- WHAT TO DO
Lay out every entry below as a two-column CSV with the columns heading and value, one row per entry, putting its text under heading and its answer under value. Enclose each in double quotes and turn any line breaks into spaces.

[Recorded data]
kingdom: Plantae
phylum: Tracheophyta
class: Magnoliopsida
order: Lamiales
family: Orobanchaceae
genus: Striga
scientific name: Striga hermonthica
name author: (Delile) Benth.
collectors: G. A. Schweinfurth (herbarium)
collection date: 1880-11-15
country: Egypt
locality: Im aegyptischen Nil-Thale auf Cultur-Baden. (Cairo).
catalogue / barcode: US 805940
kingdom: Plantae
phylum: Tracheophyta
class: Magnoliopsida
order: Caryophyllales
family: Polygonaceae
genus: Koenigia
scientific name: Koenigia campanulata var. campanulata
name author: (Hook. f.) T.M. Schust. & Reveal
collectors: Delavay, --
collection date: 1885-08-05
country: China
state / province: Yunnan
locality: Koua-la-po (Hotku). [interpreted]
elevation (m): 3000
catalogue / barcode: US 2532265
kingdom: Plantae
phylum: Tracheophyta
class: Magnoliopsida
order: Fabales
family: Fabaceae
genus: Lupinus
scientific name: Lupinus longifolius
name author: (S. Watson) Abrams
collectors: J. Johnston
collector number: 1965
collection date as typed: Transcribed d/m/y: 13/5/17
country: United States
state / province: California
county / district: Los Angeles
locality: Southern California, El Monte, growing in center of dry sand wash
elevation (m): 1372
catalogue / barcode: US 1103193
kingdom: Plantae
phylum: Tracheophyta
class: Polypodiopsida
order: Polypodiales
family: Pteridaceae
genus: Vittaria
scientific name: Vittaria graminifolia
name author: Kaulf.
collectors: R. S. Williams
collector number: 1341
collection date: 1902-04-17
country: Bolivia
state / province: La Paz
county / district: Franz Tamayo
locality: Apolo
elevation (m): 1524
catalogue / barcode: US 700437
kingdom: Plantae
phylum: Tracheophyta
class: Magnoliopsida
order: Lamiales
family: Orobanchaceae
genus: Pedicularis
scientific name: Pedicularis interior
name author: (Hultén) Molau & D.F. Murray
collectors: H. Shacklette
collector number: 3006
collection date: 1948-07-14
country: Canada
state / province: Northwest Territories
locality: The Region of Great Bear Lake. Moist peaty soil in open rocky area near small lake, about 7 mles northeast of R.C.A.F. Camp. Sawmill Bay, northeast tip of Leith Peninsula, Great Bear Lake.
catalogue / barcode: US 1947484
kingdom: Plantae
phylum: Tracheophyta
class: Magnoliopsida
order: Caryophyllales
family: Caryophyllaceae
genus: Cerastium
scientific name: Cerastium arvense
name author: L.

- PROBLEM SOLUTION
heading,value
"kingdom:","Plantae"
"phylum:","Tracheophyta"
"class:","Magnoliopsida"
"order:","Lamiales"
"family:","Orobanchaceae"
"genus:","Striga"
"scientific name:","Striga hermonthica"
"name author:","(Delile) Benth."
"collectors:","G. A. Schweinfurth (herbarium)"
"collection date:","1880-11-15"
"country:","Egypt"
"locality:","Im aegyptischen Nil-Thale auf Cultur-Baden. (Cairo)."
"catalogue / barcode:","US 805940"
"kingdom:","Plantae"
"phylum:","Tracheophyta"
"class:","Magnoliopsida"
"order:","Caryophyllales"
"family:","Polygonaceae"
"genus:","Koenigia"
"scientific name:","Koenigia campanulata var. campanulata"
"name author:","(Hook. f.) T.M. Schust. & Reveal"
"collectors:","Delavay, --"
"collection date:","1885-08-05"
"country:","China"
"state / province:","Yunnan"
"locality:","Koua-la-po (Hotku). [interpreted]"
"elevation (m):","3000"
"catalogue / barcode:","US 2532265"
"kingdom:","Plantae"
"phylum:","Tracheophyta"
"class:","Magnoliopsida"
"order:","Fabales"
"family:","Fabaceae"
"genus:","Lupinus"
"scientific name:","Lupinus longifolius"
"name author:","(S. Watson) Abrams"
"collectors:","J. Johnston"
"collector number:","1965"
"collection date as typed:","Transcribed d/m/y: 13/5/17"
"country:","United States"
"state / province:","California"
"county / district:","Los Angeles"
"locality:","Southern California, El Monte, growing in center of dry sand wash"
"elevation (m):","1372"
"catalogue / barcode:","US 1103193"
"kingdom:","Plantae"
"phylum:","Tracheophyta"
"class:","Polypodiopsida"
"order:","Polypodiales"
"family:","Pteridaceae"
"genus:","Vittaria"
"scientific name:","Vittaria graminifolia"
"name author:","Kaulf."
"collectors:","R. S. Williams"
"collector number:","1341"
"collection date:","1902-04-17"
"country:","Bolivia"
"state / province:","La Paz"
"county / district:","Franz Tamayo"
"locality:","Apolo"
"elevation (m):","1524"
"catalogue / barcode:","US 700437"
"kingdom:","Plantae"
"phylum:","Tracheophyta"
"class:","Magnoliopsida"
"order:","Lamiales"
"family:","Orobanchaceae"
"genus:","Pedicularis"
"scientific name:","Pedicularis interior"
"name author:","(Hultén) Molau & D.F. Murray"
"collectors:","H. Shacklette"
"collector number:","3006"
"collection date:","1948-07-14"
"country:","Canada"
"state / province:","Northwest Territories"
"locality:","The Region of Great Bear Lake. Moist peaty soil in open rocky area near small lake, about 7 mles northeast of R.C.A.F. Camp. Sawmill Bay, northeast tip of Leith Peninsula, Great Bear Lake."
"catalogue / barcode:","US 1947484"
"kingdom:","Plantae"
"phylum:","Tracheophyta"
"class:","Magnoliopsida"
"order:","Caryophyllales"
"family:","Caryophyllaceae"
"genus:","Cerastium"
"scientific name:","Cerastium arvense"
"name author:","L."